Antrieb: 1 oder 2 Elektromotoren, 480 bis 1111 PS (353 bis 817 kW), 1-Gang-Getriebe, Hinterradantrieb, Batterie 105 kWh (netto), Reichweite 620 bis 837 km
Fahrleistungen: 0 bis 100 km/h in 2,5 bis 3,2 s, Spitze 260 km/h
Masse: L/B/H 4,97/1,95/1,41 m, ab 2300 kg, Laderaum 280 l vorne, 739 l hinten
Umwelt: WLTP-Verbrauch Werk 16,7 kW/100 km, 0 g/km CO₂-Ausstoss lokal
Preis: ab ca. 80'000 Franken (noch nicht final).

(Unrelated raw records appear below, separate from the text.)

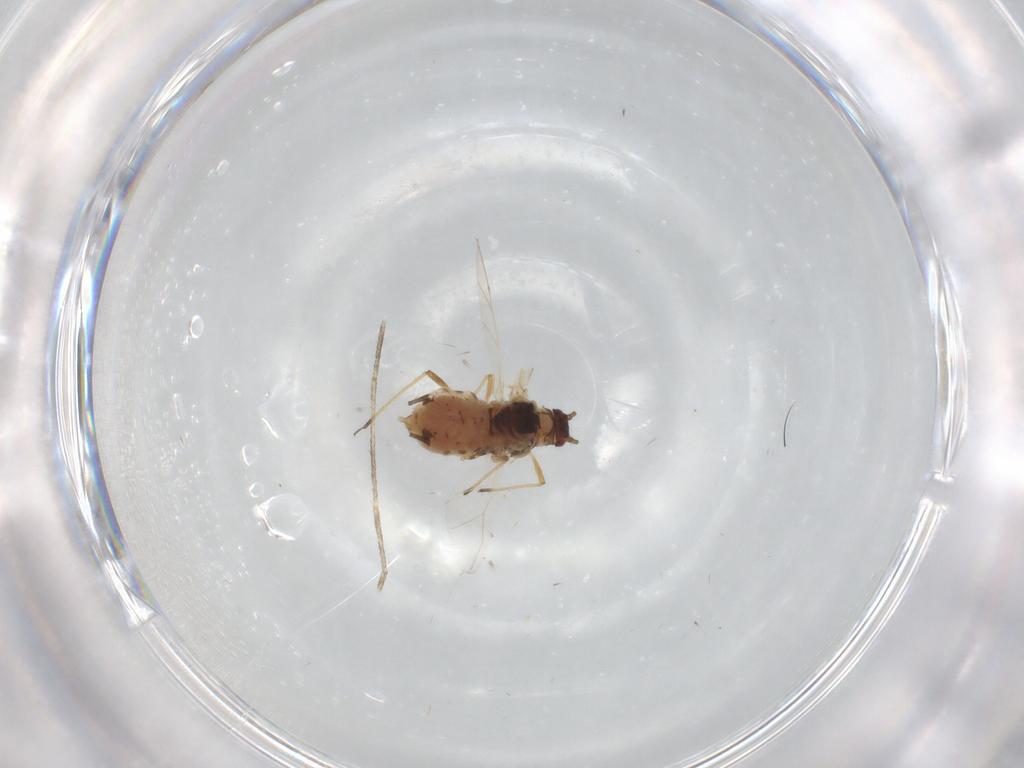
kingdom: Animalia
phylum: Arthropoda
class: Insecta
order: Hemiptera
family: Aphididae
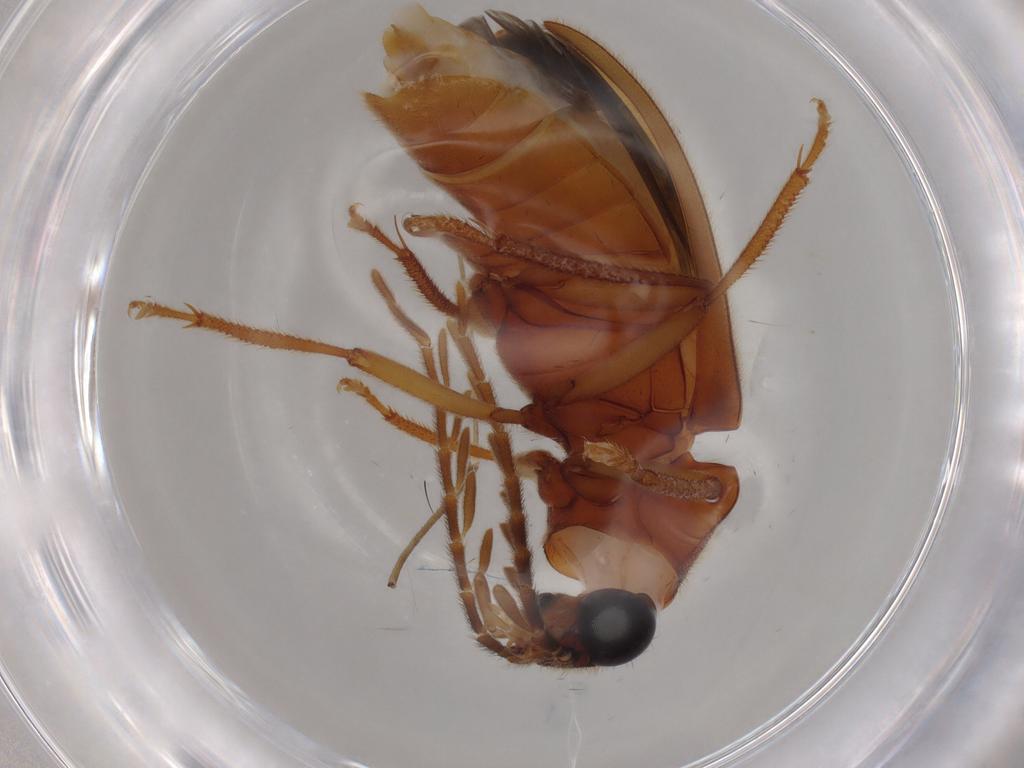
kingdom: Animalia
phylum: Arthropoda
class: Insecta
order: Coleoptera
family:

Antrieb: 1 oder 2 Elektromotoren, 480 bis 1111 PS (353 bis 817 kW), 1-Gang-Getriebe, Hinterradantrieb, Batterie 105 kWh (netto), Reichweite 620 bis 837 km
Fahrleistungen: 0 bis 100 km/h in 2,5 bis 3,2 s, Spitze 260 km/h
Masse: L/B/H 4,97/1,95/1,41 m, ab 2300 kg, Laderaum 280 l vorne, 739 l hinten
Umwelt: WLTP-Verbrauch Werk 16,7 kW/100 km, 0 g/km CO₂-Ausstoss lokal
Preis: ab ca. 80'000 Franken (noch nicht final).

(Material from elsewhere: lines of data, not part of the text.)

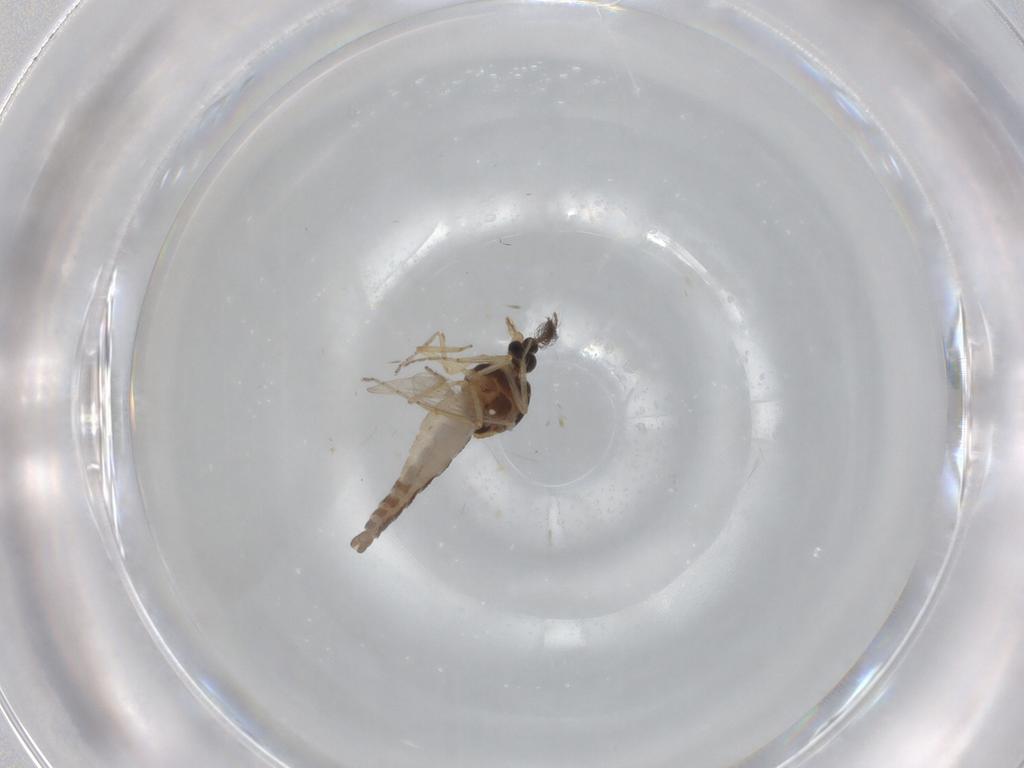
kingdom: Animalia
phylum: Arthropoda
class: Insecta
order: Diptera
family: Ceratopogonidae
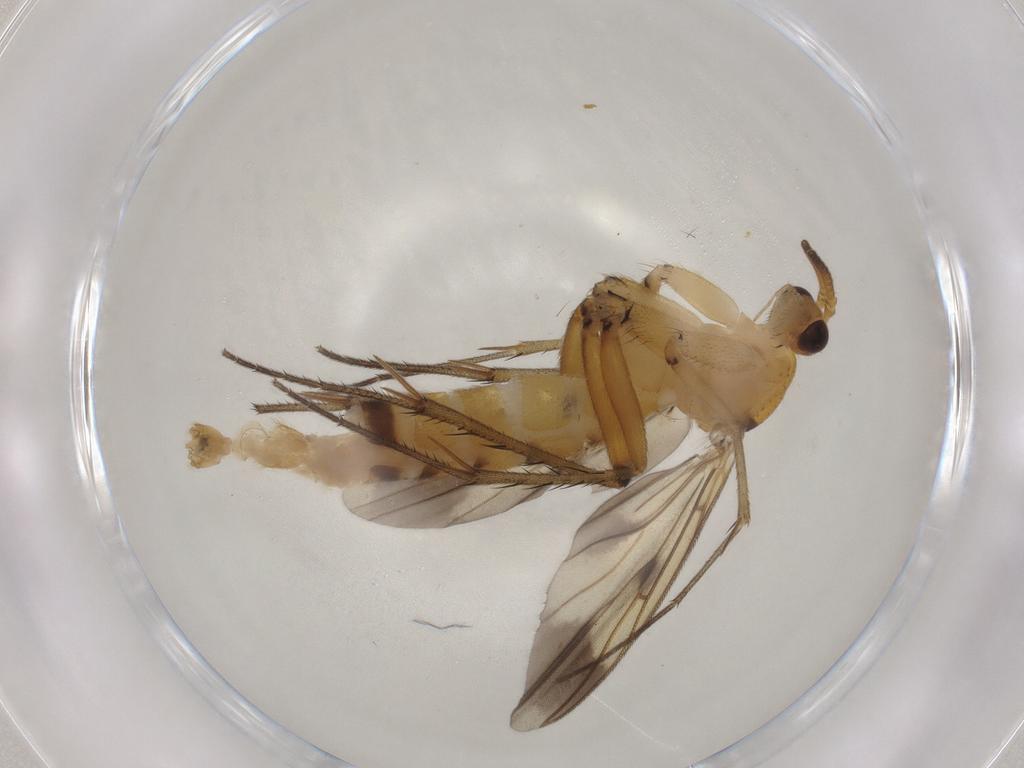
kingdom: Animalia
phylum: Arthropoda
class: Insecta
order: Diptera
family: Mycetophilidae
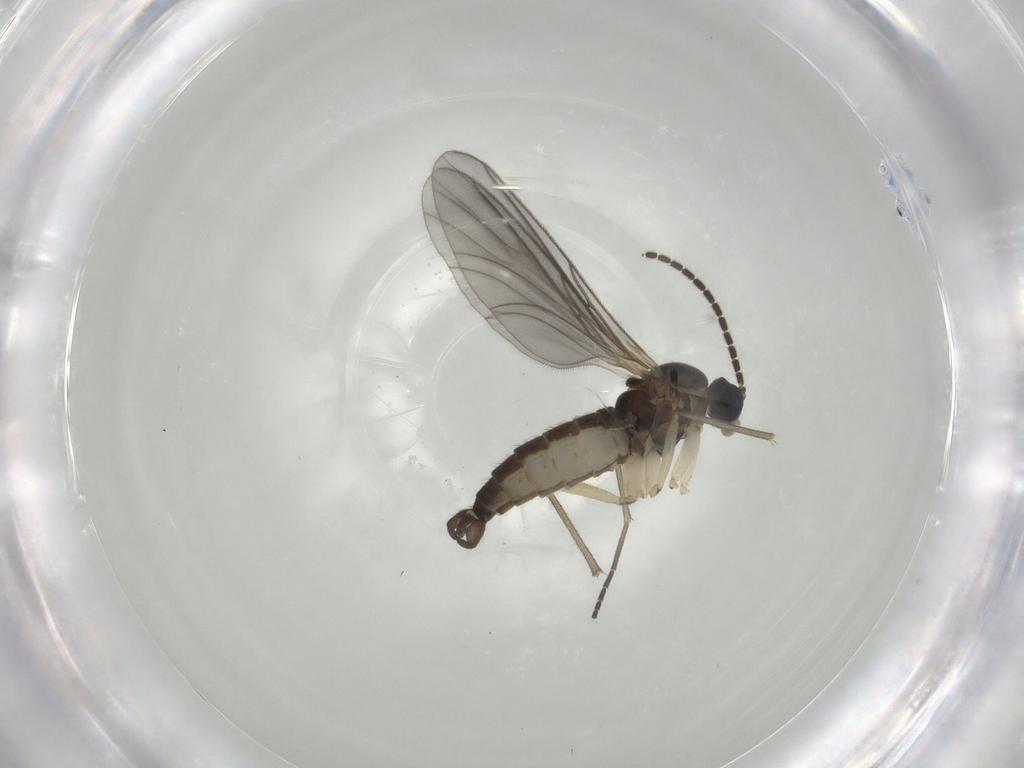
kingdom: Animalia
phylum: Arthropoda
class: Insecta
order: Diptera
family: Sciaridae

Das Ziel sei nicht, Tesla zu überholen, sondern einfach das beste Auto der Welt zu bauen. Lucid sieht sich in der Liga von Bentley, McLaren und Volvo. Will so luxuriöse (Bentley) wie performante Nobelautos (McLaren) für eine spezielle Klientel (Volvo) bauen – und nicht wie Tesla für den Massenmarkt. Dazu gehe Lucid auch technisch die Extrameile, suche die besten Lösungen. «Beispiel: Zwei der vorderen Lufteinlässe sind nur für die Kühlung der LEDs in der Front reserviert», erklärt Nikjou. So viel Aufwand treibe sonst niemand. Batterie, Leistungselektronik, Bedienung – das Preisniveau lasse Spielraum, um jeweils optimale Technik anzubieten.
Bei Null gestartet
Den Erfahrungsrückstand gegenüber den etablierten Autobauern sieht man bei Lucid eher als Vorteil. Keine Rücksicht auf konservative Verbrenner-Kundschaft und alte Technik, die sich noch amortisieren müsse – Lucid konnte auf einem weissen Blatt anfangen und holte sich bei der Konkurrenz die Köpfe, um es zu füllen. Wie CEO Peter Rawlinson, der bei Tesla einst das Model S entwickelte – vielleicht daher auch die Beisshemmung gegenüber Tesla. Lucid habe sich trotz nun über 2000 Mitarbeitenden das Start-up-Gefühl bewahrt, betont Nikjou. Jeder im Unternehmen sei auch Eigner, arbeite sozusagen für sich selbst.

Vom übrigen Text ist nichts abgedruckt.